▶ WORK REQUEST:
Reproduce the lines below exactly. Skip images.

(Landmark coordinate records)
################
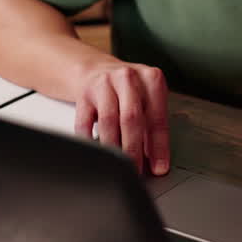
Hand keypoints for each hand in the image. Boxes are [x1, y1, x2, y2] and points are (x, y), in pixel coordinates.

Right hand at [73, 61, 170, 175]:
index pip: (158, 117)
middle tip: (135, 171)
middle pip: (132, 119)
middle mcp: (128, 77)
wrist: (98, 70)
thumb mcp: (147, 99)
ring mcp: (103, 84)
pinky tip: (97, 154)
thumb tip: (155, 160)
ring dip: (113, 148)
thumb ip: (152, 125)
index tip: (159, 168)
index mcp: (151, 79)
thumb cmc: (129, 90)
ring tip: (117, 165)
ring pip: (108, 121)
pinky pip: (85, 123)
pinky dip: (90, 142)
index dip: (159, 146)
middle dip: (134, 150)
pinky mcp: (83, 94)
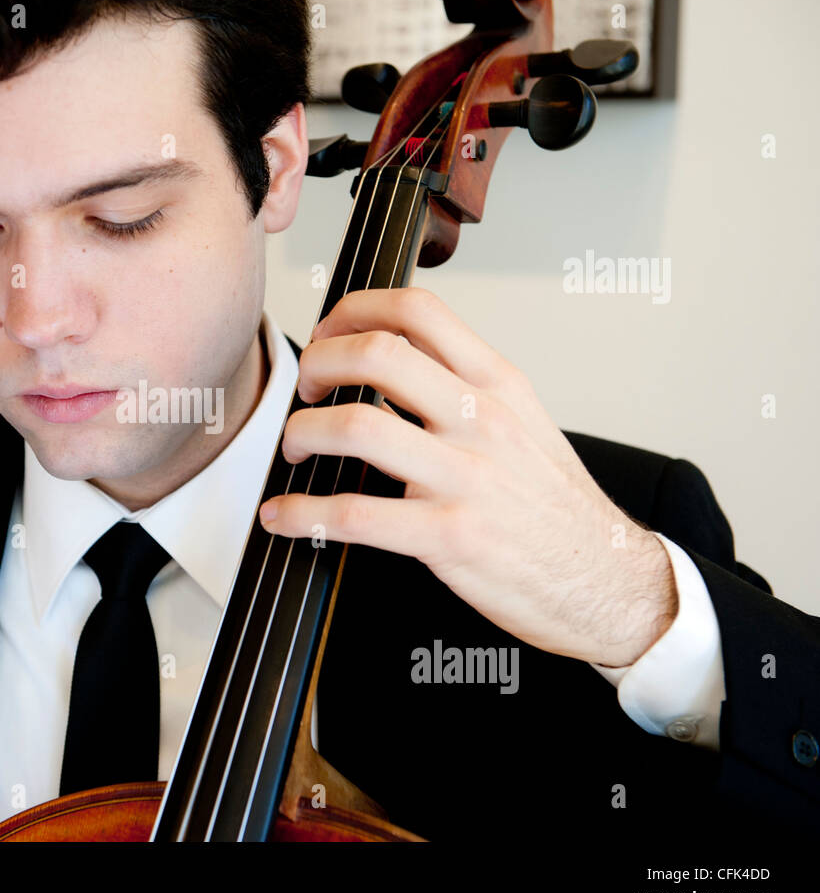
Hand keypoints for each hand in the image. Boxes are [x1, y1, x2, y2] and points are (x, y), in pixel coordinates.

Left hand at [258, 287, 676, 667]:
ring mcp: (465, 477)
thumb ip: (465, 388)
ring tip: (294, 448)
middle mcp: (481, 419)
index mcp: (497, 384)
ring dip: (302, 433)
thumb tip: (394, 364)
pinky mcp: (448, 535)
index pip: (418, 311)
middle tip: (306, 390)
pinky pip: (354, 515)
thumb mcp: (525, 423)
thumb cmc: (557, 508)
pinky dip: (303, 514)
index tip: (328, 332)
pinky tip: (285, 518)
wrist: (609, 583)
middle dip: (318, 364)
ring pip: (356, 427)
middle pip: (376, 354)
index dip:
################
▶ ANSWER BOX:
Hand keypoints for each hand in the image. Boxes are [x1, y1, x2, y2] and points are (x, y), in pixel coordinates.

Right hand at [73, 61, 170, 175]:
index pip: (158, 117)
middle tip: (135, 171)
middle pip: (132, 119)
middle mcp: (128, 77)
wrist: (98, 70)
thumb mcp: (147, 99)
ring mcp: (103, 84)
pinky tip: (97, 154)
thumb tip: (155, 160)
ring dip: (113, 148)
thumb ip: (152, 125)
index tip: (159, 168)
index mcp: (151, 79)
thumb cmc: (129, 90)
ring tip: (117, 165)
ring pip: (108, 121)
pinky pip: (85, 123)
pinky dip: (90, 142)
index dip: (159, 146)
middle dip: (134, 150)
pinky mcp: (83, 94)
Hand keypoints for each hand in the image. Boxes are [x1, y1, x2, y2] and points are (x, y), in pixel coordinates.

Left hand at [258, 287, 676, 667]:
ring mcp: (465, 477)
thumb ip: (465, 388)
ring tip: (294, 448)
middle mcp: (481, 419)
index mcp: (497, 384)
ring dip: (302, 433)
thumb tip: (394, 364)
pinky mcp: (448, 535)
index pip: (418, 311)
middle tip: (306, 390)
pinky pip: (354, 515)
thumb mcp: (525, 423)
thumb cmc: (557, 508)
pinky dip: (303, 514)
index tip: (328, 332)
pinky tip: (285, 518)
wrist: (609, 583)
middle dip: (318, 364)
ring pip: (356, 427)
middle pip: (376, 354)
index dip:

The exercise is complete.